TREATMENT OF ORNAMENT.

§ I. We now know where we are to look for subjects of decoration. The next question is, as the reader must remember, how to treat or express these subjects.

There are evidently two branches of treatment: the first being the expression, or rendering to the eye and mind, of the thing itself; and the second, the arrangement of the thing so expressed: both of these being quite distinct from the placing of the ornament in proper parts of the building. For instance, suppose we take a vine-leaf for our subject. The first question is, how to cut the vine-leaf? Shall we cut its ribs and notches on the edge, or only its general outline? and so on. Then, how to arrange the vine-leaves when we have them; whether symmetrically, or at random; or unsymmetrically, yet within certain limits? All these I call questions of treatment. Then, whether the vine-leaves so arranged are to be set on the capital of a pillar or on its shaft, I call a question of place.

§ II. So, then, the questions of mere treatment are twofold, how to express, and how to arrange. And expression is to the mind or the sight. Therefore, the inquiry becomes really threefold:—

1. How ornament is to be expressed with reference to the mind.

2. How ornament is to be arranged with reference to the sight.

3. How ornament is to be arranged with reference to both.

§ III. (1.) How is ornament to be treated with reference to the mind?

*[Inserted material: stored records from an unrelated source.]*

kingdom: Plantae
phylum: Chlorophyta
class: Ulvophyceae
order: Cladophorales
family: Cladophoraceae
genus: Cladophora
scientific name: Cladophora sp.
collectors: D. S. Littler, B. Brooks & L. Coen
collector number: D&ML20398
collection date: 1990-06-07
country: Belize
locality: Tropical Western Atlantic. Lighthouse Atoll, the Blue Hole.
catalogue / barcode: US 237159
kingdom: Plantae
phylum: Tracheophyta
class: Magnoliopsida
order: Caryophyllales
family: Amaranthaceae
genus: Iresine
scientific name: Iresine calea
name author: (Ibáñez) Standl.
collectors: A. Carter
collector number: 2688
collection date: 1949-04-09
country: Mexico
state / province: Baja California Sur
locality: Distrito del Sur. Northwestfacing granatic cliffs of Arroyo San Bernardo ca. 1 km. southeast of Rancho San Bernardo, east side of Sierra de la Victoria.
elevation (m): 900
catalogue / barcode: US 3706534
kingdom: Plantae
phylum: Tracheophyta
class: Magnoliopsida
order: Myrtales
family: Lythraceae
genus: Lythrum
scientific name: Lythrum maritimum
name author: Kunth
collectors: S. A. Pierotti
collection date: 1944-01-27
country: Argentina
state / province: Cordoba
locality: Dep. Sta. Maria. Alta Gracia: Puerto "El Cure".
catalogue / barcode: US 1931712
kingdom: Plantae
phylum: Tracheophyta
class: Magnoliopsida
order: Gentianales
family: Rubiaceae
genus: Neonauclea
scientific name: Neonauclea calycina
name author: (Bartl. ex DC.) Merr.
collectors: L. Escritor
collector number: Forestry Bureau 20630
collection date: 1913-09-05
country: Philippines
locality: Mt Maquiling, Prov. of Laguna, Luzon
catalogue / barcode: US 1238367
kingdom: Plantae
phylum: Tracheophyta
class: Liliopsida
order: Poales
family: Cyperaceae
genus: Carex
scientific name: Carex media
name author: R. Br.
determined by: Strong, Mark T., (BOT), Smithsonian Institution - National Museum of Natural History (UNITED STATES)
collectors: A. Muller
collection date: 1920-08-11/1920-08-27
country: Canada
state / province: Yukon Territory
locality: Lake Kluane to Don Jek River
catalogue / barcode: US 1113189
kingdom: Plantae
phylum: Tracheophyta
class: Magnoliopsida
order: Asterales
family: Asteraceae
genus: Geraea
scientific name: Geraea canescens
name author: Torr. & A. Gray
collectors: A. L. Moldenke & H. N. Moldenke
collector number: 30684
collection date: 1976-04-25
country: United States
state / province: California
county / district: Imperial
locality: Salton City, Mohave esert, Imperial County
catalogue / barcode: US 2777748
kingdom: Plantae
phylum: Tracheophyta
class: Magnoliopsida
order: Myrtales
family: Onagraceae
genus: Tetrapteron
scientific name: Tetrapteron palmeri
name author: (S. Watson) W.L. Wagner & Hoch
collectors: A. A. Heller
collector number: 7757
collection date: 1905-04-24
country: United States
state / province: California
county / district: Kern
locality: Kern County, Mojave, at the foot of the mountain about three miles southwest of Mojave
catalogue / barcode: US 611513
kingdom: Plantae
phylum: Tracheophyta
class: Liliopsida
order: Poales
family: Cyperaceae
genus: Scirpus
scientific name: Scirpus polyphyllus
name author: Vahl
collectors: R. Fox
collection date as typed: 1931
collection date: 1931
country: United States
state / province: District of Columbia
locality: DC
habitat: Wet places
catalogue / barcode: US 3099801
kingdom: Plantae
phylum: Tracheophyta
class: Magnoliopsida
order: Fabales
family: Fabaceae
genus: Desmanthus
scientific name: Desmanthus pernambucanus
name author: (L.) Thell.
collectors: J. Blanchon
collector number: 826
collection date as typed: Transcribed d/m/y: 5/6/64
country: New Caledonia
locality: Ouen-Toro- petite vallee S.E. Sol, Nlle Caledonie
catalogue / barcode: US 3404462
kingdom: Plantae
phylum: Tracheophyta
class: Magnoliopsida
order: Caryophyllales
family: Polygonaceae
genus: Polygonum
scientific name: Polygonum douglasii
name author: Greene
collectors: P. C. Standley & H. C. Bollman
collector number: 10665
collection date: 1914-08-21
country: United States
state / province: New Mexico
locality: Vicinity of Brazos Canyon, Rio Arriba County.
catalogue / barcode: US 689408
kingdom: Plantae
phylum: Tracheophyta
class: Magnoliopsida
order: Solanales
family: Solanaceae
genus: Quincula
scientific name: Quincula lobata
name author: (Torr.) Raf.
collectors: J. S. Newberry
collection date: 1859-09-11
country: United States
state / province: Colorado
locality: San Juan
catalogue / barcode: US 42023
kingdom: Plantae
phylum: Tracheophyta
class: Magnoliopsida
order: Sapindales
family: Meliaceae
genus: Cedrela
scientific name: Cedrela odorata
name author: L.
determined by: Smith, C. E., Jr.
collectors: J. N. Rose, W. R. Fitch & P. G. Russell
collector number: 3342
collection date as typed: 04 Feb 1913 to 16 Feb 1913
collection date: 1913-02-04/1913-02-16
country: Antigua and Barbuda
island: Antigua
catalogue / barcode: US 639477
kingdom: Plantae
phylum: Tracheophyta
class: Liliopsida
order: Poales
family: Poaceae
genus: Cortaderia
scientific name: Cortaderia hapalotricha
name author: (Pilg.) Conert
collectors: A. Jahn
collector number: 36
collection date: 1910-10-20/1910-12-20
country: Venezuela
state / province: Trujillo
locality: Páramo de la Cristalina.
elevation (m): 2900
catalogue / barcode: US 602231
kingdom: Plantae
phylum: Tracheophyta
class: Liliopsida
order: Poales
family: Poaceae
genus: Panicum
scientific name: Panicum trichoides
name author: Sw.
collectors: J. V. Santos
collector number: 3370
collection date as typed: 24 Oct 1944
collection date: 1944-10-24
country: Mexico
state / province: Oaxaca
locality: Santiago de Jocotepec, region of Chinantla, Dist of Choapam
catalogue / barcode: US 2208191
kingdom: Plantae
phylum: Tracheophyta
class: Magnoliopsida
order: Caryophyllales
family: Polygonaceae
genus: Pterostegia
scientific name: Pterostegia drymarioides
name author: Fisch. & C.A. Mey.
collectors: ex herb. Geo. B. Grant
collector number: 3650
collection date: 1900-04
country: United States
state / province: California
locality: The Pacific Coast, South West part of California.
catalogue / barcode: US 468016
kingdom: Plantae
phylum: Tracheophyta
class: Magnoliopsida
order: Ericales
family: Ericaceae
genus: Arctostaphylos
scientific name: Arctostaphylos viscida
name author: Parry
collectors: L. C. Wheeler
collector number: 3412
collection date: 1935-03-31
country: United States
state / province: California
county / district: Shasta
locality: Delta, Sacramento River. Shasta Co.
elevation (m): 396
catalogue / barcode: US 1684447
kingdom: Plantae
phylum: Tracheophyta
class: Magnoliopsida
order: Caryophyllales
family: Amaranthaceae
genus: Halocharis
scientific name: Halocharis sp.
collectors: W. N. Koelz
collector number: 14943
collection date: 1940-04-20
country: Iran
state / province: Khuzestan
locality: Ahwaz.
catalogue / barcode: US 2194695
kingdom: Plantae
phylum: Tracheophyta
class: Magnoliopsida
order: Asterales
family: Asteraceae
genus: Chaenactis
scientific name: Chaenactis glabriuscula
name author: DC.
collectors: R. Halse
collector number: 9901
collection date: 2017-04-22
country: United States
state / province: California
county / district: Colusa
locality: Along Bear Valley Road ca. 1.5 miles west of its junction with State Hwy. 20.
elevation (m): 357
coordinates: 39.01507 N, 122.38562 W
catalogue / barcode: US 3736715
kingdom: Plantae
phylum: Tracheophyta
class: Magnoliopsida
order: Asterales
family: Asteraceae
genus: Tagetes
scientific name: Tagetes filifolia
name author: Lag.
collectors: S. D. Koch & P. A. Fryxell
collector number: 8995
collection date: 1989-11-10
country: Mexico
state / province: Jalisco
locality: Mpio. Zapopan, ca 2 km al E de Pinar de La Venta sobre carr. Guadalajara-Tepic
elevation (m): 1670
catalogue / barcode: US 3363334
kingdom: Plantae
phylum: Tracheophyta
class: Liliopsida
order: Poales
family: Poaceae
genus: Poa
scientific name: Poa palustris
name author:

If, to produce a good or beautiful ornament, it were only necessary to produce a perfect piece of sculpture, and if a well cut group of flowers or animals were indeed an ornament wherever it might be placed, the work of the architect would be comparatively easy. Sculpture and architecture would become separate arts; and the architect would order so many pieces of such subject and size as he needed, without troubling himself with any questions but those of disposition and proportion. But this is not so. No perfect piece either of painting or sculpture is an architectural ornament at all, except in that vague sense in which any beautiful thing is said to ornament the place it is in. Thus we say that pictures ornament a room; but we should not thank an architect who told us that his design, to be complete, required a Titian to be put in one corner of it, and a Velasquez in the other; and it is just as unreasonable to call perfect sculpture, niched in, or encrusted on a building, a portion of the ornament of that building, as it would be to hang pictures by the way of ornament on the outside of it. It is very possible that the sculptured work may be harmoniously associated with the building, or the building executed with reference to it; but in this latter case the architecture is subordinate to the sculpture, as in the Medicean chapel, and I believe also in the Parthenon. And so far from the perfection of the work conducing to its ornamental purpose, we may say, with entire security, that its perfection, in some degree, unfits it for its purpose, and that no absolutely complete sculpture can be decoratively right. We have a familiar instance in the flower-work of St. Paul’s, which is probably, in the abstract, as perfect flower sculpture as could be produced at the time; and which is just as rational an ornament of the building as so many valuable Van Huysums, framed and glazed and hung up over each window.